(Dataset entries)
= = =

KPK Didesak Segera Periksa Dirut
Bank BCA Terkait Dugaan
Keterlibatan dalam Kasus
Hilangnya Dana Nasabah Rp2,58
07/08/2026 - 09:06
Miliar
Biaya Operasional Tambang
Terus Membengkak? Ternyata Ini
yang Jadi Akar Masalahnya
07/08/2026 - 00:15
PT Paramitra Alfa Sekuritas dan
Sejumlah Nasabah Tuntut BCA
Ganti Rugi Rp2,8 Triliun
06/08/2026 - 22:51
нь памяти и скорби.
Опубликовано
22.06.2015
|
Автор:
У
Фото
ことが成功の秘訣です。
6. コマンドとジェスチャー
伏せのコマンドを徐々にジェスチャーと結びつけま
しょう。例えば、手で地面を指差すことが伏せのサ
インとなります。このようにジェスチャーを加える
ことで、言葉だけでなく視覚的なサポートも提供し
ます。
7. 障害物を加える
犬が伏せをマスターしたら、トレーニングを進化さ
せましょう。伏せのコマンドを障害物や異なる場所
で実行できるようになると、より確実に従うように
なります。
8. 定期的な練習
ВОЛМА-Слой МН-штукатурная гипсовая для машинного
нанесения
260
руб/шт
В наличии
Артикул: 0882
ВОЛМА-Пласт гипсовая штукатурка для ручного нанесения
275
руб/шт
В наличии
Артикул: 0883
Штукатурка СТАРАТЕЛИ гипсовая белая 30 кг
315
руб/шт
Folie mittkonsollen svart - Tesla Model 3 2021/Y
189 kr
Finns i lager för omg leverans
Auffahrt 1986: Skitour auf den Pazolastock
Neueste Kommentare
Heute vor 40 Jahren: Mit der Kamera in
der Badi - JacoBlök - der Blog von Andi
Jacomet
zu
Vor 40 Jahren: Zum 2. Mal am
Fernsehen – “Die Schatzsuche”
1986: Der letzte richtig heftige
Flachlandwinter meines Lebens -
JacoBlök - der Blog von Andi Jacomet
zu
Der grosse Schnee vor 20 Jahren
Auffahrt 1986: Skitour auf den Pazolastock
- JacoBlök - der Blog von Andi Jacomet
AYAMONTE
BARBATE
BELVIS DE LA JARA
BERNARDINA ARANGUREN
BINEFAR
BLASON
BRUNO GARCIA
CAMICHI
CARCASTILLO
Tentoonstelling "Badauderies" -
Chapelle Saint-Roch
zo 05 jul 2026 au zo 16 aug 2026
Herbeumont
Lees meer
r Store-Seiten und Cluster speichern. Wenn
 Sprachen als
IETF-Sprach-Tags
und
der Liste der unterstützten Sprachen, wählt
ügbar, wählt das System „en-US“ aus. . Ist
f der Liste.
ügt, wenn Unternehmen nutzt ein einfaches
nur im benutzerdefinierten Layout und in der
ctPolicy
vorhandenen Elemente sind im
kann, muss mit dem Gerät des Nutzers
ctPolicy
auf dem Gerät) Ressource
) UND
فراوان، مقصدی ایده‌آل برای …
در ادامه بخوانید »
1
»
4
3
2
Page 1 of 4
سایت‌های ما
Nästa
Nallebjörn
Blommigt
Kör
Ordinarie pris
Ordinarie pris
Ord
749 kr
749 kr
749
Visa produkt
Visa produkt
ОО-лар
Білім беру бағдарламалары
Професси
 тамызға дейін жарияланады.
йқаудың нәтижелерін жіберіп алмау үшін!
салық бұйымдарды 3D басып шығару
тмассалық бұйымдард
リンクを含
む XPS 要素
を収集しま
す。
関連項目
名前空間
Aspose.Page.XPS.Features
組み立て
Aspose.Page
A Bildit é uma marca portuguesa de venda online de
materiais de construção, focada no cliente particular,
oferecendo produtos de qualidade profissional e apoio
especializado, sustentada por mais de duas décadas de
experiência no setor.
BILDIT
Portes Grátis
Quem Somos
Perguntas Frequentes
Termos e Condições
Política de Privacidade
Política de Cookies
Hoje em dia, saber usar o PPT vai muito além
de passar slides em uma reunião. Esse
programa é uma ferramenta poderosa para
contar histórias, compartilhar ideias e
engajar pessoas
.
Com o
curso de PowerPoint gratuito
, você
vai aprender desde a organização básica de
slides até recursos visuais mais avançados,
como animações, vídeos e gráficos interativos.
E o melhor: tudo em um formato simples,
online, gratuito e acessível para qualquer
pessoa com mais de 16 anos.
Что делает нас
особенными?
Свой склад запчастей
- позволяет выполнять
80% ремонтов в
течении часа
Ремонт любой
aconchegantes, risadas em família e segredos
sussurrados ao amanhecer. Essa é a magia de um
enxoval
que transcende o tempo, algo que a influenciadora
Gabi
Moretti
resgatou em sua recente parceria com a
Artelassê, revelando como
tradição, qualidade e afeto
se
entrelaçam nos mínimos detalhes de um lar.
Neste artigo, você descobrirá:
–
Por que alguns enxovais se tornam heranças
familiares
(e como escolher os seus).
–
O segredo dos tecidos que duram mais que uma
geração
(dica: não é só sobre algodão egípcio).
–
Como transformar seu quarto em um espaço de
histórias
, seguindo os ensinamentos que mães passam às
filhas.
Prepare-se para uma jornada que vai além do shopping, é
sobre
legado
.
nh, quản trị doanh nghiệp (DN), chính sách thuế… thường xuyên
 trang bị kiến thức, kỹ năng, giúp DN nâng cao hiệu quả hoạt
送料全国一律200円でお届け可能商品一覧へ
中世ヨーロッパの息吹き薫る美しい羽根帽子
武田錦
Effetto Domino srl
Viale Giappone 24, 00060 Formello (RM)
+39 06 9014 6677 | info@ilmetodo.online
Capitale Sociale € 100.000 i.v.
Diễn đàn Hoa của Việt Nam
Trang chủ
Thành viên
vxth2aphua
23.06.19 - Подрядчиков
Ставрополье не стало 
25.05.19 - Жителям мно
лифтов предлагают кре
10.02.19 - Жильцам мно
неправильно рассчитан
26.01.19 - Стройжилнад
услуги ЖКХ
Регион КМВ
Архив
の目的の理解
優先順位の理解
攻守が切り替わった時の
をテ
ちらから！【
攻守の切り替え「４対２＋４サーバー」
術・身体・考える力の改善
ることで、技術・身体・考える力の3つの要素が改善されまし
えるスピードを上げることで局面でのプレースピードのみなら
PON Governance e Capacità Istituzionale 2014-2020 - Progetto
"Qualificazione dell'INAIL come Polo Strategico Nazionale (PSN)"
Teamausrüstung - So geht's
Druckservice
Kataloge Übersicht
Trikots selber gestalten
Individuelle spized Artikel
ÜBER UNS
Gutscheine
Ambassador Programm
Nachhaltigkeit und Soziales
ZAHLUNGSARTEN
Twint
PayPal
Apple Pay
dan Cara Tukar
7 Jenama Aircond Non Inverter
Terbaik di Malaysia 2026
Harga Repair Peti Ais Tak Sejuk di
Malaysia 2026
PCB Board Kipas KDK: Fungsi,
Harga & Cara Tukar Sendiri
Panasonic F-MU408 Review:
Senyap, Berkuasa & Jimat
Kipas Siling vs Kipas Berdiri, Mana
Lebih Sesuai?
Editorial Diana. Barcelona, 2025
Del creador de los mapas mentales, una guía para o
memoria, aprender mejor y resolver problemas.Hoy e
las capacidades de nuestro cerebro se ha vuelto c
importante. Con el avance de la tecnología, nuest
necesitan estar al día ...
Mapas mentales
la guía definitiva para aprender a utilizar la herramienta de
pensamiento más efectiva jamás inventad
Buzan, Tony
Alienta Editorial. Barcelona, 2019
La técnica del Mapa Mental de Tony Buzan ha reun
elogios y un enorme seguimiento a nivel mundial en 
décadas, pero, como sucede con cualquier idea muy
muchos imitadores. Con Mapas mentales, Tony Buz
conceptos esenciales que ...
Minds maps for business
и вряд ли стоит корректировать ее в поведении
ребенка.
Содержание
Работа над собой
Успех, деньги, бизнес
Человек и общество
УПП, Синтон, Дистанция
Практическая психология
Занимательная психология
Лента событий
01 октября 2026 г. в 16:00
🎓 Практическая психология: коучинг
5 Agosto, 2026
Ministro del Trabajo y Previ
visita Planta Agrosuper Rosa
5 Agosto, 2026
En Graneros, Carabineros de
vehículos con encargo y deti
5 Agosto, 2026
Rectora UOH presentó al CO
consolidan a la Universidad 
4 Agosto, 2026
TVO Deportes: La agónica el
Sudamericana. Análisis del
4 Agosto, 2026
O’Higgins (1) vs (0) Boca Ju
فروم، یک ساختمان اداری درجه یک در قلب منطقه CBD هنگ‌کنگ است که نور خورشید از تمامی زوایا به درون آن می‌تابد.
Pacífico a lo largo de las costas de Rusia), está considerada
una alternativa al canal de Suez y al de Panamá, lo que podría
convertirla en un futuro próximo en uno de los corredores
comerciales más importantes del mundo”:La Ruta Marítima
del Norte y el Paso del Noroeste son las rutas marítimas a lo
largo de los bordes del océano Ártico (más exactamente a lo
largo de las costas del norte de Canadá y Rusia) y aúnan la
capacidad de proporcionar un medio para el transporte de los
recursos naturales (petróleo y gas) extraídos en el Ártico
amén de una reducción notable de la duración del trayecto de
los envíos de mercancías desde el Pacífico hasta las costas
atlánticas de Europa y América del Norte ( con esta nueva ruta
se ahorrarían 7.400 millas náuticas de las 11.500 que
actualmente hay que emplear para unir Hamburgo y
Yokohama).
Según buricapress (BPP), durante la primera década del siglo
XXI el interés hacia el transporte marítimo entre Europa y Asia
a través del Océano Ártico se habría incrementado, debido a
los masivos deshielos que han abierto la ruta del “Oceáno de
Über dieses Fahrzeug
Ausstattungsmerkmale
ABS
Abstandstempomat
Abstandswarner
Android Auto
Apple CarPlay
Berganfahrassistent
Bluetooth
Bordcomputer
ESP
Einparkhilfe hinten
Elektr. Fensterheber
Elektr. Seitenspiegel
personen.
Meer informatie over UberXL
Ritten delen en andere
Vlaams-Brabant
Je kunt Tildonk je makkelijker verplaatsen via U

= = =

▶ [Action item]: Each line above with the word "décadas" needs to be copied.

▶ [Reply to the exercise]:
especializado, sustentada por mais de duas décadas de
décadas, pero, como sucede con cualquier idea muy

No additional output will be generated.